Exercise instructions> First find the line with "right front paw: (118, 192)" in the entries below, then set down exactly every line through the line with "right eye: (152, 155)", that line included.

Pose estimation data
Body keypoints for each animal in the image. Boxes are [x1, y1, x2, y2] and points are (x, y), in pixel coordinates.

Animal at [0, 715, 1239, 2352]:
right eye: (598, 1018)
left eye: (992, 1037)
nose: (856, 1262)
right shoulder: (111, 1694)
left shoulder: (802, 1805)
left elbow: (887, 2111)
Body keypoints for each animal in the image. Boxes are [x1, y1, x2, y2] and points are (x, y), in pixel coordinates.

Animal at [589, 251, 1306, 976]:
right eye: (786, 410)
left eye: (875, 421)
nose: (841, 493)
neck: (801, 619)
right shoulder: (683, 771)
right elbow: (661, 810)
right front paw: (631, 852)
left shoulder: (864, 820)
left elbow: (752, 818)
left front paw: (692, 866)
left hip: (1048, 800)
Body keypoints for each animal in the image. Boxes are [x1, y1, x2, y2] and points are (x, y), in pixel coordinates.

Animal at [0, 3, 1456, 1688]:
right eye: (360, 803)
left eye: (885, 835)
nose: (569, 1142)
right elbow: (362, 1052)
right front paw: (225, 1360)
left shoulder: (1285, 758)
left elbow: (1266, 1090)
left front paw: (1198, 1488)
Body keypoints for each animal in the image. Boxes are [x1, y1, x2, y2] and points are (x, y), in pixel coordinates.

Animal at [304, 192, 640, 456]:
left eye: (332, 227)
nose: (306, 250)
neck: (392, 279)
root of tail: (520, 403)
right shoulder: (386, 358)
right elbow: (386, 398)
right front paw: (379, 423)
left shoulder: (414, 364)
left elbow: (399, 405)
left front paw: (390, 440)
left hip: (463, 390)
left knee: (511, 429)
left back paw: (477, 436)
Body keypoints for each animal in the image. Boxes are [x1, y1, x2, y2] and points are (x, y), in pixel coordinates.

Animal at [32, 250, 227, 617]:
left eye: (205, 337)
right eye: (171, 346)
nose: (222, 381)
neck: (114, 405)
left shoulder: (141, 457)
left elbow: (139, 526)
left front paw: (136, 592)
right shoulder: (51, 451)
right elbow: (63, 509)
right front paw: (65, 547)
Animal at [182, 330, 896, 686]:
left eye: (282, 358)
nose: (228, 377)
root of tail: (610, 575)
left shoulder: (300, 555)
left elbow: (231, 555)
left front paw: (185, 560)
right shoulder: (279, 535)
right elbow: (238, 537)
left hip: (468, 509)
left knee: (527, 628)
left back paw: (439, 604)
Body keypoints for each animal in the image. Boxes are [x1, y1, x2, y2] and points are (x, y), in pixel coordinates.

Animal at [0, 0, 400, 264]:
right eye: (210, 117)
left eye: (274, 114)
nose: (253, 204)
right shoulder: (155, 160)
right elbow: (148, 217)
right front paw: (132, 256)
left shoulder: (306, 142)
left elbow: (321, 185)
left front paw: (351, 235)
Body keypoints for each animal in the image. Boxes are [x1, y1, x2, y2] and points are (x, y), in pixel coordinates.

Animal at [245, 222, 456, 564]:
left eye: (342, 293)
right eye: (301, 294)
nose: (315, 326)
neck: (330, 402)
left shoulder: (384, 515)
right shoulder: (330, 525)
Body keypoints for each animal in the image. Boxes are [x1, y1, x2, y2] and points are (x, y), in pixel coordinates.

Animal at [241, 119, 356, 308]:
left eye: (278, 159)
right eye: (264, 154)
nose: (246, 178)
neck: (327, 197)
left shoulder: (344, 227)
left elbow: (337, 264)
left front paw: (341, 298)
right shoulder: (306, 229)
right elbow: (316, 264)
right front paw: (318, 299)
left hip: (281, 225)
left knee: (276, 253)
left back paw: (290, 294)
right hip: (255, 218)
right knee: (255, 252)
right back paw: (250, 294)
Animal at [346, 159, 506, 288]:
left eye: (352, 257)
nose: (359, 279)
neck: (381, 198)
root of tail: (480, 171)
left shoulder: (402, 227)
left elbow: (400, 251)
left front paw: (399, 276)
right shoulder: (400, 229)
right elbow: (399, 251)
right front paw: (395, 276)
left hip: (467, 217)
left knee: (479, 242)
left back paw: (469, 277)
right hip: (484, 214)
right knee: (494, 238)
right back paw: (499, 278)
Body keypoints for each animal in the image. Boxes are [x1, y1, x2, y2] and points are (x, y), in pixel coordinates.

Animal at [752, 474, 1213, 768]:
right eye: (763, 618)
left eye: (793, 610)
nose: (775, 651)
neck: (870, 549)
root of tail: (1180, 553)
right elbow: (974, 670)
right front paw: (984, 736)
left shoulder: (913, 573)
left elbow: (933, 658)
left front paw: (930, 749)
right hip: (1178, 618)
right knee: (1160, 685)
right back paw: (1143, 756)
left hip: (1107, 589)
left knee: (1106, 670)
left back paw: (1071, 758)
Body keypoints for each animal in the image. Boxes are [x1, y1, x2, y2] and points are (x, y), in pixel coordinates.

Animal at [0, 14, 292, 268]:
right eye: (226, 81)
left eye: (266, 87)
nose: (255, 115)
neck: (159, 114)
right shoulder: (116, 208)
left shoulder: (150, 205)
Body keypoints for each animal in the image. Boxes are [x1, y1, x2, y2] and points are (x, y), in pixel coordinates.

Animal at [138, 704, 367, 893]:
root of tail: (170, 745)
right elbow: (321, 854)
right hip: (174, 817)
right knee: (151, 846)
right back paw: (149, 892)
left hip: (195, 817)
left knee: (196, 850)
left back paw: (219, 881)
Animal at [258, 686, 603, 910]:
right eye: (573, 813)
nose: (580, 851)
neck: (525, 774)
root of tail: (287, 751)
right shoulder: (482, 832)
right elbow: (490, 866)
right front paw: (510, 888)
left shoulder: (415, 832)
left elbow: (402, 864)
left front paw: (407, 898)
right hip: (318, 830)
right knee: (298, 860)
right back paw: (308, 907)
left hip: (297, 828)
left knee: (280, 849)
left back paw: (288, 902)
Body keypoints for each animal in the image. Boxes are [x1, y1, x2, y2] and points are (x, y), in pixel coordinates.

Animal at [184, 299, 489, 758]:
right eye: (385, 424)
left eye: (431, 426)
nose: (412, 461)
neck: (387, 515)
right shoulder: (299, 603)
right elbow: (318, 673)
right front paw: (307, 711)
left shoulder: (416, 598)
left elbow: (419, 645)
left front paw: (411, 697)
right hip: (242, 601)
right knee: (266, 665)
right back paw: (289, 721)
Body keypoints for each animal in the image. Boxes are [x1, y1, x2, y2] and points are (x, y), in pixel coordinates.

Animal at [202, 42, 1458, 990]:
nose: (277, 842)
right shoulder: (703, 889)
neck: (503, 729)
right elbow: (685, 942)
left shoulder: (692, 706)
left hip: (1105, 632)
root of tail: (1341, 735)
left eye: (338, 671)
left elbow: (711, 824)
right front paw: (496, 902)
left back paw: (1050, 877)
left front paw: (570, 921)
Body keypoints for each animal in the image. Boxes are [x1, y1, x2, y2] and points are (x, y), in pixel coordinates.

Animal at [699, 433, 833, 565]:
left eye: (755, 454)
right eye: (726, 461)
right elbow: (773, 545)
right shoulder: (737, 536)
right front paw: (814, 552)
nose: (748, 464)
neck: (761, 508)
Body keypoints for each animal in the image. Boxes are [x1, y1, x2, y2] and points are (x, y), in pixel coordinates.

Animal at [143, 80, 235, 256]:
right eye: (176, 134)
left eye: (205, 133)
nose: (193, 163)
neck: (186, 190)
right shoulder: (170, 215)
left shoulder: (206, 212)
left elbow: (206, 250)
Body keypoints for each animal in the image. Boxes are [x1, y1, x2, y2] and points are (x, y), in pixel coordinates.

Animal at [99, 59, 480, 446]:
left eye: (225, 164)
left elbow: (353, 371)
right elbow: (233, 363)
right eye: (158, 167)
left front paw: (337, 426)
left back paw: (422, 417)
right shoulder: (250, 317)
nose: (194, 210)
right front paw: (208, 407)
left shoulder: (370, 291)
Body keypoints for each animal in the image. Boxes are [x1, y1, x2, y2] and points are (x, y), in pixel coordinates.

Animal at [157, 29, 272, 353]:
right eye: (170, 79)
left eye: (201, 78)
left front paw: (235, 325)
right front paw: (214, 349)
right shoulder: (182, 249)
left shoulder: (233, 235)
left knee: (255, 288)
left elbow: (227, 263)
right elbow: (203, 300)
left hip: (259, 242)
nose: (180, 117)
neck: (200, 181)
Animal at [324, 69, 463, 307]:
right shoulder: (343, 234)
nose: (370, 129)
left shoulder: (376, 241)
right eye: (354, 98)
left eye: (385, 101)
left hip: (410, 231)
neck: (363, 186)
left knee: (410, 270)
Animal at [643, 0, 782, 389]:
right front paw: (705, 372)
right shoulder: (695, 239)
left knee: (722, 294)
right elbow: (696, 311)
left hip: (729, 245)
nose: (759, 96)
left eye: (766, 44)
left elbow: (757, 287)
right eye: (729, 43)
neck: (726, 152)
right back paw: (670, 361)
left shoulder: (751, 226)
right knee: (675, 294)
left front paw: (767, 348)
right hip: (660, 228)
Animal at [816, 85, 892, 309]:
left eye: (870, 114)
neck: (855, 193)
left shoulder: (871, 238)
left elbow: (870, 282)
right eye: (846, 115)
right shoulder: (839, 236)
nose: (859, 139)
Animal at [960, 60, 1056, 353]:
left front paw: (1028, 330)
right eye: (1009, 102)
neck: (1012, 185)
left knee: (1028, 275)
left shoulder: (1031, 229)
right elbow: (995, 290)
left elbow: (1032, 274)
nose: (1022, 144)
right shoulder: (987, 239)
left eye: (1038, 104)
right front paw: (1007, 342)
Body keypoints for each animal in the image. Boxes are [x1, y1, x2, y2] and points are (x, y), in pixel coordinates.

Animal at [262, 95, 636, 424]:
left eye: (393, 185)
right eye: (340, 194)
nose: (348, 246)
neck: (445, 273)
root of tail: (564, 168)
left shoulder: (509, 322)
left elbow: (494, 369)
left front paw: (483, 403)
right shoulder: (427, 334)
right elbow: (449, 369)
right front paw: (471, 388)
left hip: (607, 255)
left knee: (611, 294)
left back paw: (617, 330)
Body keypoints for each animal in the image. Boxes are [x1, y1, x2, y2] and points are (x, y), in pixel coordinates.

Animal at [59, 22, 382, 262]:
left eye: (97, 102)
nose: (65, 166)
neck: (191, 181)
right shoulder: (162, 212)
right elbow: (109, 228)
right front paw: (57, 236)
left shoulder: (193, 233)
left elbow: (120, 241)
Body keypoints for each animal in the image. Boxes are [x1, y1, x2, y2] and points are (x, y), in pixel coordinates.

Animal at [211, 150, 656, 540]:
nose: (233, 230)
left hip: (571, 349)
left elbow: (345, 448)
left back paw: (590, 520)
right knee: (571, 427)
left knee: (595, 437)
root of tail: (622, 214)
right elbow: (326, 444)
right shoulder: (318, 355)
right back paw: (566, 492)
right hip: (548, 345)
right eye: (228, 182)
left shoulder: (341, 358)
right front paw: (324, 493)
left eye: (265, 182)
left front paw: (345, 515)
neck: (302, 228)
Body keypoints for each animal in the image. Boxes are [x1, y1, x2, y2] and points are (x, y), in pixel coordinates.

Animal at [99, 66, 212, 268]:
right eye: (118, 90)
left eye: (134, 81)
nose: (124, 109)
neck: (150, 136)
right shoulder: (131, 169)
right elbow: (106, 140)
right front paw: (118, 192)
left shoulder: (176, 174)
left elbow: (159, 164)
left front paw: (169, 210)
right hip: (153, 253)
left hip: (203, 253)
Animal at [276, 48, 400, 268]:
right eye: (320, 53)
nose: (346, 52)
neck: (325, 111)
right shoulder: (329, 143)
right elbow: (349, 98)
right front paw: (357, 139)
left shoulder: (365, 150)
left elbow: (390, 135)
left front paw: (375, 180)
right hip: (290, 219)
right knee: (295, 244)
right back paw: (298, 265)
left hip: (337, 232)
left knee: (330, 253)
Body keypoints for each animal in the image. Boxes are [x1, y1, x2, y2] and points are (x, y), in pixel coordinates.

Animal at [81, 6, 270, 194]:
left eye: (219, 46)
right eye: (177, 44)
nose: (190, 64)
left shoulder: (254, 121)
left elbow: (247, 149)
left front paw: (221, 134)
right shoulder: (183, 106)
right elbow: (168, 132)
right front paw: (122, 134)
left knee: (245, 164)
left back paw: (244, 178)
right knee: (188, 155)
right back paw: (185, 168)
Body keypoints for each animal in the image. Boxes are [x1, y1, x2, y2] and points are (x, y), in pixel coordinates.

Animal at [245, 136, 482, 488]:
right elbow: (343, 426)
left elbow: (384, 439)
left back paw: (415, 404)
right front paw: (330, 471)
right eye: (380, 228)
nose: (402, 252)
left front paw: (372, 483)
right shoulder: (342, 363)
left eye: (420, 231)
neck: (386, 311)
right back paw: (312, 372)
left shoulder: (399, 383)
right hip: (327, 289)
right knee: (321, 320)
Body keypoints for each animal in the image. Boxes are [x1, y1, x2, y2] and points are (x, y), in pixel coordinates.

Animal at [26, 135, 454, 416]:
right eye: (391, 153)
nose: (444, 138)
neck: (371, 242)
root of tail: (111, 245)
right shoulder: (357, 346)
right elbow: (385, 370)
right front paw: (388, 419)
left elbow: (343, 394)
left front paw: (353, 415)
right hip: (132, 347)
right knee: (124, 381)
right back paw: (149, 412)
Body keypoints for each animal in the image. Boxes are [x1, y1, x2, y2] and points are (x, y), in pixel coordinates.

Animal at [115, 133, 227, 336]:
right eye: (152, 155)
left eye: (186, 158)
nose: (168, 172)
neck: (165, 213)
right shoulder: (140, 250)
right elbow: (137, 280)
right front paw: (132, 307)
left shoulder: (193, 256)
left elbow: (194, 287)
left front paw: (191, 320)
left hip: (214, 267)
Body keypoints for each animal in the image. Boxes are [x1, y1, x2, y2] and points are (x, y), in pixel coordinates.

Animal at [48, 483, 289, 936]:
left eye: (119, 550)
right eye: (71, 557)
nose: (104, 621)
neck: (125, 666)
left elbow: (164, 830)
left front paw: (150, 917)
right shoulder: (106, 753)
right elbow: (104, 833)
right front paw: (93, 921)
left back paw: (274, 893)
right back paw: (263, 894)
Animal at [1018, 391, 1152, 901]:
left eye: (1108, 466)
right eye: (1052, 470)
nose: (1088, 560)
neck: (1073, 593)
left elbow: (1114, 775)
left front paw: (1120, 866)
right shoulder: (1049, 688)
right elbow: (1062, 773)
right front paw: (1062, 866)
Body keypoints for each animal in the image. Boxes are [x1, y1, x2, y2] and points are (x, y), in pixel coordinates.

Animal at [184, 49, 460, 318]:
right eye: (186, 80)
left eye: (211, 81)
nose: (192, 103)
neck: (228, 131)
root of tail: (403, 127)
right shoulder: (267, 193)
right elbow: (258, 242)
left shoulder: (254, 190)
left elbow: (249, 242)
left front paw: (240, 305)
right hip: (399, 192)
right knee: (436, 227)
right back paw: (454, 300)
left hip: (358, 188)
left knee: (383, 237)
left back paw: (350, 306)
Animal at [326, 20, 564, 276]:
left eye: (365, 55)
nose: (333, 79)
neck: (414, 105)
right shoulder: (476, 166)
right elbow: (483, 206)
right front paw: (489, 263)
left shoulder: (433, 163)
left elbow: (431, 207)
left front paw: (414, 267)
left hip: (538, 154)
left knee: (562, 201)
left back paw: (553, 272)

Solution below>
right front paw: (118, 192)
left shoulder: (176, 174)
left elbow: (159, 164)
left front paw: (169, 210)
right hip: (153, 253)
left hip: (203, 253)
Animal at [276, 48, 400, 268]:
right eye: (320, 53)
nose: (346, 52)
neck: (325, 111)
right shoulder: (329, 143)
right elbow: (349, 98)
right front paw: (357, 139)
left shoulder: (365, 150)
left elbow: (390, 135)
left front paw: (375, 180)
right hip: (290, 219)
right knee: (295, 244)
right back paw: (298, 265)
left hip: (337, 232)
left knee: (330, 253)
Body keypoints for each animal in the image. Boxes are [x1, y1, x2, y2] and points are (x, y), in pixel coordinates.

Animal at [81, 6, 270, 194]:
left eye: (219, 46)
right eye: (177, 44)
nose: (190, 64)
left shoulder: (254, 121)
left elbow: (247, 149)
left front paw: (221, 134)
right shoulder: (183, 106)
right elbow: (168, 132)
right front paw: (122, 134)
left knee: (245, 164)
left back paw: (244, 178)
right knee: (188, 155)
right back paw: (185, 168)
Body keypoints for each animal in the image. Boxes are [x1, y1, x2, y2] and points are (x, y), in pixel coordinates.

Animal at [245, 136, 482, 488]:
right elbow: (343, 426)
left elbow: (384, 439)
left back paw: (415, 404)
right front paw: (330, 471)
right eye: (380, 228)
nose: (402, 252)
left front paw: (372, 483)
right shoulder: (342, 363)
left eye: (420, 231)
neck: (386, 311)
right back paw: (312, 372)
left shoulder: (399, 383)
right hip: (327, 289)
right knee: (321, 320)
Body keypoints for each animal in the image. Boxes are [x1, y1, x2, y2] and points are (x, y), in pixel coordinates.

Animal at [26, 135, 454, 416]:
right eye: (391, 153)
nose: (444, 138)
neck: (371, 242)
root of tail: (111, 245)
right shoulder: (357, 346)
right elbow: (385, 370)
right front paw: (388, 419)
left elbow: (343, 394)
left front paw: (353, 415)
right hip: (132, 347)
right knee: (124, 381)
right back paw: (149, 412)
Body keypoints for each animal in the image. Boxes are [x1, y1, x2, y2] and points are (x, y), in pixel coordinates.

Animal at [115, 133, 227, 336]:
right eye: (152, 155)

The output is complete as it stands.